Homeless people are even more likely to resort to this kind of shelter when the weather is colder than usual -- which it was in Camden this winter. During this year's count, the temperature plunged far below freezing.
CNNMoney went along with aid workers in January and spoke with several homeless people who said they hadn't been counted. Some of them had been homeless for more than a decade and said they had no idea that the annual survey even took place.
"I believe our numbers would have been a lot higher had it not been so cold," said Shantel Garner, a project specialist at the Community Planning & Advocacy Council (CPAC), which helped organize and conduct Camden's count.
Based on the work her organization does with the local homeless community, she estimated that there are at least 800 homeless people in the county.
Homelessness is a growing problem in Camden, she said. The city's poverty rate stands at around 40%, and a lack of jobs -- the unemployment rate is over 12% -- leaves many unable to afford housing.
On the street, counting the homeless
According to the results of the count, the largest share of respondents cited job loss or a reduction in salary or benefits as the main reason they were homeless. Other factors included drug and alcohol abuse, and being kicked out of a shared residence.
At the same time, resources to help the homeless have been shrinking: Social services agencies across the country saw their federal funding get cut by at least 5% last year, leading many organizations in Camden to run out of money well before the end of the year, said Garner.

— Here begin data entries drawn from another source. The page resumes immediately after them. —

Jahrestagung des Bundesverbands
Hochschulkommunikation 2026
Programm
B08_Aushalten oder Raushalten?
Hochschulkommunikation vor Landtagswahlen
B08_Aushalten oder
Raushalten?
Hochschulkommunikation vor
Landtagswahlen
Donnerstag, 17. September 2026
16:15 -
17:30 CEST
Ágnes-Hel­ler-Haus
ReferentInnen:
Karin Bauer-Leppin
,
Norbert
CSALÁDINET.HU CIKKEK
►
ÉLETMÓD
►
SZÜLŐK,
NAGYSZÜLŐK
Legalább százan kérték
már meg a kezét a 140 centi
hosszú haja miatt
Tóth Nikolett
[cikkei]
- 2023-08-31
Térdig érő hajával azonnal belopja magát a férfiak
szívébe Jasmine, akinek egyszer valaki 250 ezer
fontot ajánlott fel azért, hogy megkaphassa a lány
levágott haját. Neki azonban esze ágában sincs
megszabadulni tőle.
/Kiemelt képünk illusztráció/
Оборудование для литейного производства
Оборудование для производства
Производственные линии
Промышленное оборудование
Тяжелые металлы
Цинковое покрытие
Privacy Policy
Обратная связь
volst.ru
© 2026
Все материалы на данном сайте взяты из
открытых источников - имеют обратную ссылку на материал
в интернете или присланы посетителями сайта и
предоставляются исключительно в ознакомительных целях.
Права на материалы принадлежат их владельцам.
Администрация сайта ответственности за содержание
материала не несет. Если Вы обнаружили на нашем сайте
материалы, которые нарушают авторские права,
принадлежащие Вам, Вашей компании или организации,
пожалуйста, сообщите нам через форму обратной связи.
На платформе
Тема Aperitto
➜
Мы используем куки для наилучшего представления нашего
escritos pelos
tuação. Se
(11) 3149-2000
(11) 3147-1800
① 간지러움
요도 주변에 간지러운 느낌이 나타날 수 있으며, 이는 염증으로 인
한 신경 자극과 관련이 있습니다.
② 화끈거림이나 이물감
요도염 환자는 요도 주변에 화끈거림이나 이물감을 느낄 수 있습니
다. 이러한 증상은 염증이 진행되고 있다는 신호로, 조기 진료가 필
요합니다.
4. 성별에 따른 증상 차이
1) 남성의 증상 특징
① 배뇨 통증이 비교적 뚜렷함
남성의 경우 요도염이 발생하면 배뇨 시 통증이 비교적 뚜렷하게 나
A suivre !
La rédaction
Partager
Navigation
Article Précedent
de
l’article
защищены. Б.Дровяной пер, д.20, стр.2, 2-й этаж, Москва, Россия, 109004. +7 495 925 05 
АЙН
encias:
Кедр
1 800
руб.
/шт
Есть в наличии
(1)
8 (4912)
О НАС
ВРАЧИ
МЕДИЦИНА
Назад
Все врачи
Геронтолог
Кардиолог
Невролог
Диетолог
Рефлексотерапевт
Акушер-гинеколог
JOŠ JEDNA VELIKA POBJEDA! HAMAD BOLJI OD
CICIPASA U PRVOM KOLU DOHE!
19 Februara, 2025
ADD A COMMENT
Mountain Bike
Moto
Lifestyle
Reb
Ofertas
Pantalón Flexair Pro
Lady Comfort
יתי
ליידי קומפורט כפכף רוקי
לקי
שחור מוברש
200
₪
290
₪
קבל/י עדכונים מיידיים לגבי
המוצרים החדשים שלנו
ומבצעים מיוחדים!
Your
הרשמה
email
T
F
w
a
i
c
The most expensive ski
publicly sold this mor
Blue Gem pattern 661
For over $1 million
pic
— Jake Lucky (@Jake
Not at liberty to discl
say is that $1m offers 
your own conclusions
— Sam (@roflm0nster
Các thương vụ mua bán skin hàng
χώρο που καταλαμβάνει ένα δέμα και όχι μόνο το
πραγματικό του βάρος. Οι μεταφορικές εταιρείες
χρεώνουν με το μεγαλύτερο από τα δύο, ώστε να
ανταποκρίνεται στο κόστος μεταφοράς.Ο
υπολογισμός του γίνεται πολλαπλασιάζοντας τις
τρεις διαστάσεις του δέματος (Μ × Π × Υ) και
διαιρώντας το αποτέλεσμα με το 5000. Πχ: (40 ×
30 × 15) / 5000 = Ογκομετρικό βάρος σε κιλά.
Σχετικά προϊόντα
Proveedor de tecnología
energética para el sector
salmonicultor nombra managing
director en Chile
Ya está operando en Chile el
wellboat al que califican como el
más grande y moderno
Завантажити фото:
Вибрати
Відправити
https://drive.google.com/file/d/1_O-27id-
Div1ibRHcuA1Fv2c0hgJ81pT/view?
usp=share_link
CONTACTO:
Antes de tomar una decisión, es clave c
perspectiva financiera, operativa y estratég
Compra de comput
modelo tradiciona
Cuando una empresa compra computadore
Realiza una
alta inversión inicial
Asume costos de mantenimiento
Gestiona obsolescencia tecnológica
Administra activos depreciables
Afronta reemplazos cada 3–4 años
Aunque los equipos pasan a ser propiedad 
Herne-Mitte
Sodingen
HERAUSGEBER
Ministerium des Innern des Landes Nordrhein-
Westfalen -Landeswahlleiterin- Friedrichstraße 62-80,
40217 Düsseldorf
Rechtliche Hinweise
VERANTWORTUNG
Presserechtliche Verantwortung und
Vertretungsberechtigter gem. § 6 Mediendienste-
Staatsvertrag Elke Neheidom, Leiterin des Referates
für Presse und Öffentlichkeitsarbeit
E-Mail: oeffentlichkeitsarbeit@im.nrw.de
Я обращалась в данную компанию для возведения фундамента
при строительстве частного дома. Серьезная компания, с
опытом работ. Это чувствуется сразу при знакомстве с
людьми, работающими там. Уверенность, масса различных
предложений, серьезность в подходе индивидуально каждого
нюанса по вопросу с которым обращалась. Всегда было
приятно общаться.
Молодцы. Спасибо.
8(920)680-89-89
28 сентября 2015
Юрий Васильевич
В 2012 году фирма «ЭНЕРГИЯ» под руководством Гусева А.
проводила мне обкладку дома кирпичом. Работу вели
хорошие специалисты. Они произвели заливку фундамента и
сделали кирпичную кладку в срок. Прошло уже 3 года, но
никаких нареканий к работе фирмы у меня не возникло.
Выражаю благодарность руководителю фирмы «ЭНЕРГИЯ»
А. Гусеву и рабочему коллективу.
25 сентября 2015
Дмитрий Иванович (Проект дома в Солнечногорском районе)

One indication of the growing problem: tent cities have been cropping up under Camden's bridges and off of highways recent years. These makeshift communities of homeless people living in tents became such a health and safety hazard that the county actually shut them down and evicted all the residents last month.
Meanwhile, local shelters are forced to turn people away because there are no more available beds. Garner said that up until about a year ago, shelter space hadn't been an issue.
"The problem is tremendous," said Garner. "The economy in Camden is what's really doing damage to us -- there's more people going to [social service] agencies for assistance, and the money isn't there for them ... and unfortunately, even the shelters are full."